For most of it’s length, this corridor will skirt the comparatively more volatile western tribal belt of Khyber Pakhtunwa and Baluchistan, by hugging Pakistan’s eastern side, but it will still have to criss-cross through some really scary jihadi countryside where one gets either kidnapped, beheaded or buggered in broad daylight.

The corridor will continue south until it connects with it’s destination – the Chinese built deep-sea port of Gwadar at the mouth of the Persian Gulf, a strategically located facility right in the midst of all the tanker traffic in and out of the Strait of Hormuz. Chinese access to the gulf states will be shortened by 12000 kms, the savings in time and shipping costs, incalculable. Pakistan has virtually handed Gwadar over to the Chinese to operate on an exclusive long-term lease. Similarly, the vast CPEC corridor too has been given away to China for it’s exclusive use.

**TASK REQUIREMENTS:**
1. Answer these questions using the text on the CPEC corridor:
(a) Which side of Pakistan will the corridor hug?
(b) What is the corridor's destination?
(c) By how many kilometers will Chinese access to the gulf states be shortened?
2. Extract the passage of the text on the CPEC corridor from "For most of" to "in broad daylight.", word for word.
The data that follows comes from a separate source.

**RECORDED DATA:**
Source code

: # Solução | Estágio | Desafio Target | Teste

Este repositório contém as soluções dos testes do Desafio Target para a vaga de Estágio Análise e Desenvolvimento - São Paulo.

**ACTIVITY ANSWERS:**
1.
(a) Pakistan's eastern side.
(b) The Chinese-built deep-sea port of Gwadar at the mouth of the Persian Gulf.
(c) 12000 kms.

2.
For most of it’s length, this corridor will skirt the comparatively more volatile western tribal belt of Khyber Pakhtunwa and Baluchistan, by hugging Pakistan’s eastern side, but it will still have to criss-cross through some really scary jihadi countryside where one gets either kidnapped, beheaded or buggered in broad daylight.